**Quoted passage:**
--------

No matter what, the medical pouch or tourniquet should be easy to get to with either hand in case one of them gets hurt.
If there is no room for an actual medical kit, then at the very least mount a tourniquet on the front of the plate carrier that can be accessed from either hand.
Best Body Armor For Your Plate Carrier
Knowing the threats you’re likely to face will help identify the type of body armor to use in your plate carrier. There are two main types of body armor; soft armor and hard armor.
Soft body armor is typically in the form of a soft insert that is rated at level 3a, which only stops handgun rounds. These are often found in backpacks, not inside a plate carrier. For your plate carrier, you’re going to want hard plates in order to defeat rifle threats.
For the best all-around hard armor plates, go with Level III, which is rated to defeat 5.56 NATO and the hotter M855 green tip rounds.
These are the most commonly used rounds with the AR-15 rifle. Level III body armor will also defeat other rifle rounds such as 7.62x39, 308 WIN, and 300 Blackout.
To determine what level of body armor plates you need in your plate carrier, it helps to understand the NIJ levels.
For an in-depth explanation of these, read the following articles we wrote breaking it all down.
- Level III vs Level IV Body Armor | Ultimate Guide to Understanding Body Armor
- Level III vs Level III+ Body Armor | What’s the Difference?
Plate Carriers used by Special Operations Units
I asked around some of my contacts within the SOF community what plate carrier they used, and they all pointed to the LBT 6094 plate carrier as their go-to for missions.
The LBT 6094 is one of the most-used plate carriers in Special Operations, especially in Tier 1 units like DEVGRU and Delta.
Tier 1 guys are issued several different plate carriers because they have a wide variety of missions, from direct action to more covert requirements, like surveillance. As an assaulter on one of these teams, there is probably no better piece of gear than the LBT 6094 plate carrier.
Any deployed military member will tell you that a quality plate carrier is worth its weight in gold. That’s because they work in dynamic environments that can turn from a safe zone to a full-on battle rattle in the blink of an eye.
There are many different types and styles of military plate carriers to choose from, so it’s always important to carefully review your unit SOPs before purchasing.
Aside from the LBT 6094, the Crye Precision JPC Jumpable Plate Carrier seems to always be at the top of every list when talking about plate carriers for the military and special operations units.
How Can ShotStop Help Set Up Your Plate Carrier?
We offer comfortable plates for both men and women. All Duritium® Level III+ and Duritium® Level IV plates are stand-alone. Duritium® offers exceptional multi-hit protection, stopping dozens of bullets.
You can expect to see at least 6-shot protection from our Level III plates.

--------

**Dataset entries:**
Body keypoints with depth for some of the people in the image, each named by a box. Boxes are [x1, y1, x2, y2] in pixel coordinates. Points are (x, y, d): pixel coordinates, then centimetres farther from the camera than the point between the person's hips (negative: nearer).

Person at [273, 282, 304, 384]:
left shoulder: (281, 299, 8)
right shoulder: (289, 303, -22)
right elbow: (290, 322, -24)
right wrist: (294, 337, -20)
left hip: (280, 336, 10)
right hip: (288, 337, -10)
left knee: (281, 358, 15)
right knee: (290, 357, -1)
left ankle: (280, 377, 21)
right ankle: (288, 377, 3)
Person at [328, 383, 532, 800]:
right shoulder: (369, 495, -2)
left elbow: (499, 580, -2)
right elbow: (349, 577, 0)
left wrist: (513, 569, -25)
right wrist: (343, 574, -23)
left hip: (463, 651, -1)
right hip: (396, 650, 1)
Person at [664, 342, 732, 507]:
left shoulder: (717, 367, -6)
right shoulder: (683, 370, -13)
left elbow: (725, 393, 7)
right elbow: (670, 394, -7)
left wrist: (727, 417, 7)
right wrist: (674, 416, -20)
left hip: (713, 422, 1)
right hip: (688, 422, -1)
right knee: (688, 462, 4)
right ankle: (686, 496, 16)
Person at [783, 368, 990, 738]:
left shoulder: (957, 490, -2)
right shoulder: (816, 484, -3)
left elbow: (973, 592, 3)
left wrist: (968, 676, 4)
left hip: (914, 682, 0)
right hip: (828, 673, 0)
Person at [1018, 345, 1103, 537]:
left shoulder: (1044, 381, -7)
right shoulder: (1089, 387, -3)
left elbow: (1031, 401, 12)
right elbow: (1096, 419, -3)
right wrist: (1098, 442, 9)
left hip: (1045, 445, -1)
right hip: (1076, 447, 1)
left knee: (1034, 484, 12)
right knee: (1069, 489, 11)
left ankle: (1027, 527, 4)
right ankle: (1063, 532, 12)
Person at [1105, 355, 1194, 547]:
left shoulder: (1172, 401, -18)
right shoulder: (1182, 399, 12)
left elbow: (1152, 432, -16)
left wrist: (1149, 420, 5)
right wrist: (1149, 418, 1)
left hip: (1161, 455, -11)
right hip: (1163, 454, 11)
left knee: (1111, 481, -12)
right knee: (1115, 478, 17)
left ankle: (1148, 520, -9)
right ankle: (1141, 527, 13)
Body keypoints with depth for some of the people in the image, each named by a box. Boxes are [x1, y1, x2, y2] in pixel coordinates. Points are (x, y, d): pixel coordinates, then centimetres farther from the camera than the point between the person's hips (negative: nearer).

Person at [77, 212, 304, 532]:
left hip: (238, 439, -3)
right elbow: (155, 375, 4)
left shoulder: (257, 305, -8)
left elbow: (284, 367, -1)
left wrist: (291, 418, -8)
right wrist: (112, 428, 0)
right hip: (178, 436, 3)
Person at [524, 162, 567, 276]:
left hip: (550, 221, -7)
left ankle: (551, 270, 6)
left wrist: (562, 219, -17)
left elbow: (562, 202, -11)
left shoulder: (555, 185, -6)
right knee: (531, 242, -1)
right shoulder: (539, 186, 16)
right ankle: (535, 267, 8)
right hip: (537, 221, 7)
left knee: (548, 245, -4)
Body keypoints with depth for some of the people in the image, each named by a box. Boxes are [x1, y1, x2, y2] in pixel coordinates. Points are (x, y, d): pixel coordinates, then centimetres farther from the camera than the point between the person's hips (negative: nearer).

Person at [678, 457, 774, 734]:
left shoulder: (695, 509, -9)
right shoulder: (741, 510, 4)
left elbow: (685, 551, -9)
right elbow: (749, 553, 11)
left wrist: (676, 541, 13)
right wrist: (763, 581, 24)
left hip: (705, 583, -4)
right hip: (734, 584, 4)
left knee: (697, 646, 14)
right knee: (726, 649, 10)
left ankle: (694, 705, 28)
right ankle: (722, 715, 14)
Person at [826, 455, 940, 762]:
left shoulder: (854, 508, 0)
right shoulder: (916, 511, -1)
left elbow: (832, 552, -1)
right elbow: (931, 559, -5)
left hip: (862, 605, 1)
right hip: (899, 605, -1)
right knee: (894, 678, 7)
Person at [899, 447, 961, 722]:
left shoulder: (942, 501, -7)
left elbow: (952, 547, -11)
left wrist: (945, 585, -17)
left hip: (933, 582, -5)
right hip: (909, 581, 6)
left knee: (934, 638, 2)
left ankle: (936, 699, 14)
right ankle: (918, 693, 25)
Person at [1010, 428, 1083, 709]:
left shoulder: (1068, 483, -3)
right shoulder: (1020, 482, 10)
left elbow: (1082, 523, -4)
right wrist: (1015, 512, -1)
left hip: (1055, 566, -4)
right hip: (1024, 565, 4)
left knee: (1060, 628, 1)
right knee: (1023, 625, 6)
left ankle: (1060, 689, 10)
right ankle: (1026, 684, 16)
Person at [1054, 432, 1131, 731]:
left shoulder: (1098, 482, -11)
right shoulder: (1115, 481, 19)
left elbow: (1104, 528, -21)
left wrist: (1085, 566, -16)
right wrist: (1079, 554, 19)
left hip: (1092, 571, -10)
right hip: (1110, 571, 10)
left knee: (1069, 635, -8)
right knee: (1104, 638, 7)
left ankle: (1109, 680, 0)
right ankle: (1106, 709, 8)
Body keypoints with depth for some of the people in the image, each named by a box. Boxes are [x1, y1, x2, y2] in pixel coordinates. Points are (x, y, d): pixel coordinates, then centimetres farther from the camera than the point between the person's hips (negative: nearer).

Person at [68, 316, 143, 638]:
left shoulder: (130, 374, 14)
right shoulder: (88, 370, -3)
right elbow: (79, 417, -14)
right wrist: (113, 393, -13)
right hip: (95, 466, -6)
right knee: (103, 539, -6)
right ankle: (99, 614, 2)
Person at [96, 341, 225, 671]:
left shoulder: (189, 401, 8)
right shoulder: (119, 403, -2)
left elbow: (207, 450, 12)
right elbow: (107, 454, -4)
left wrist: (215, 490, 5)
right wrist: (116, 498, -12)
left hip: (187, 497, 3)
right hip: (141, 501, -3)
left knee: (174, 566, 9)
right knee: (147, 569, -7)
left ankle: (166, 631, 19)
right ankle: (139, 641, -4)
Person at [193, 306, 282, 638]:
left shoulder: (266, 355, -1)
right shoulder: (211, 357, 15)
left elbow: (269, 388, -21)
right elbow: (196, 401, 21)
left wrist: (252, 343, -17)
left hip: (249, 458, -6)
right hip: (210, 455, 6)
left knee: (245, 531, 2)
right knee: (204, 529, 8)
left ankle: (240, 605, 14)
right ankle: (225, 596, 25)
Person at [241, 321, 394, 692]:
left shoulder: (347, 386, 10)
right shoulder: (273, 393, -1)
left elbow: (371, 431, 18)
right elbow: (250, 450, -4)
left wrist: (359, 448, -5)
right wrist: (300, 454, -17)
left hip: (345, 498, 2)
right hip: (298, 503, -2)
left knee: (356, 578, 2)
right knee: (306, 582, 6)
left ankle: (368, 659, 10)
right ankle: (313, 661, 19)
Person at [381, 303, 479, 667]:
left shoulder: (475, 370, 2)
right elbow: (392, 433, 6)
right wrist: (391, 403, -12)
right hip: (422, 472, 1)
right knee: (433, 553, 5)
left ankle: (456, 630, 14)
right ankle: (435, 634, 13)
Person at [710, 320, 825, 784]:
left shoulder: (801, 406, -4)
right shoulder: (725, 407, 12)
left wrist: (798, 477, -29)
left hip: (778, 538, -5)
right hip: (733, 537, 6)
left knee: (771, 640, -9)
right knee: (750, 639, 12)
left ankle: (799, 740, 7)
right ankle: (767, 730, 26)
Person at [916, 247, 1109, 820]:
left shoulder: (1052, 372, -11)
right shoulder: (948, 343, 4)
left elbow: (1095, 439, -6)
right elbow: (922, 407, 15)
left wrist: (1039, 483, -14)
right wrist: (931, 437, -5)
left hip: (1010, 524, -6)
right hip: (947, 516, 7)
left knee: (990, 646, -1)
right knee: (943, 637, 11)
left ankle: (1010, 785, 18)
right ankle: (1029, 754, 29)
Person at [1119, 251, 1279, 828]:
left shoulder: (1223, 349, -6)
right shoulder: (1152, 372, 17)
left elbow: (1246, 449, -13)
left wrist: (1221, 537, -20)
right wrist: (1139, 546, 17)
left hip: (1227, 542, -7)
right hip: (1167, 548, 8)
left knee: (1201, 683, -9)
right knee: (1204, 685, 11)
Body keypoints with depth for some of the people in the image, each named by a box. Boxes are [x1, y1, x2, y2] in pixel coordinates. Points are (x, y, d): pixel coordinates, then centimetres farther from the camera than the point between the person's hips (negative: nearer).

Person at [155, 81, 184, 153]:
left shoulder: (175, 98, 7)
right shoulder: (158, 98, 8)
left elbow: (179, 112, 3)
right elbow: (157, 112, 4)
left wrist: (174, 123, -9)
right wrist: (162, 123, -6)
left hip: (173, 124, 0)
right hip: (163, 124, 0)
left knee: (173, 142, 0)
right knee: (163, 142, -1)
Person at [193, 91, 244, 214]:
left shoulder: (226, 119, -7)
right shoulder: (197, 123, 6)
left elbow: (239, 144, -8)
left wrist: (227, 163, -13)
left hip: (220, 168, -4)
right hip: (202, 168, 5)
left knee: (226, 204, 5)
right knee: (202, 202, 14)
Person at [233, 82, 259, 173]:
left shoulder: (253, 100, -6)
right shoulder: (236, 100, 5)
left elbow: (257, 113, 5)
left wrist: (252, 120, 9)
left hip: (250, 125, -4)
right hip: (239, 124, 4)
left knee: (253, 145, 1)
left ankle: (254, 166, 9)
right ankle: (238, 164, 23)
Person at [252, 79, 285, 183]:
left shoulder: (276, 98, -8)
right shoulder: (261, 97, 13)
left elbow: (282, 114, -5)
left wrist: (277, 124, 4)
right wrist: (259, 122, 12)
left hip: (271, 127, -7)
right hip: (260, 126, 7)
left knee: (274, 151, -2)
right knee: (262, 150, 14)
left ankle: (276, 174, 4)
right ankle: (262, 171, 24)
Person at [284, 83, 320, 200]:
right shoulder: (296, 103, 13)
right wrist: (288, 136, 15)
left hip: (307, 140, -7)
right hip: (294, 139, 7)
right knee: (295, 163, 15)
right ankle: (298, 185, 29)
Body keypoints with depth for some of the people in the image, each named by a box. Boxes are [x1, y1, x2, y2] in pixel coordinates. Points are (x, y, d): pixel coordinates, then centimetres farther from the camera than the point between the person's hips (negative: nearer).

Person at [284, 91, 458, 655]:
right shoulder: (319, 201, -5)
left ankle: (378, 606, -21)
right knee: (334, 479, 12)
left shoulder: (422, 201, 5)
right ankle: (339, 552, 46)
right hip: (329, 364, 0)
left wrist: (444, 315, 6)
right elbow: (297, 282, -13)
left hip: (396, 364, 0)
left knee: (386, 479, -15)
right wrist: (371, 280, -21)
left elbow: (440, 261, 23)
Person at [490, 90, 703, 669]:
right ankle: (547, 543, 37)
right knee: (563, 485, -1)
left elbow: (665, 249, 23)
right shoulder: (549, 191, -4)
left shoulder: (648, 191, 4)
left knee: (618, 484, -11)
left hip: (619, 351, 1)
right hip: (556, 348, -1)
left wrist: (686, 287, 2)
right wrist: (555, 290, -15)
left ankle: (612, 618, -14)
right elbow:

--------

**Task set:**
a - In the plate carrier passage, which plate carrier did the SOF contacts all name as their go-to for missions?
b - Output the part of the plate carrier passage from "Tier 1 guys" to "6094 plate carrier.", word for word.

**Results by task:**
a - The LBT 6094 plate carrier.

b -
Tier 1 guys are issued several different plate carriers because they have a wide variety of missions, from direct action to more covert requirements, like surveillance. As an assaulter on one of these teams, there is probably no better piece of gear than the LBT 6094 plate carrier.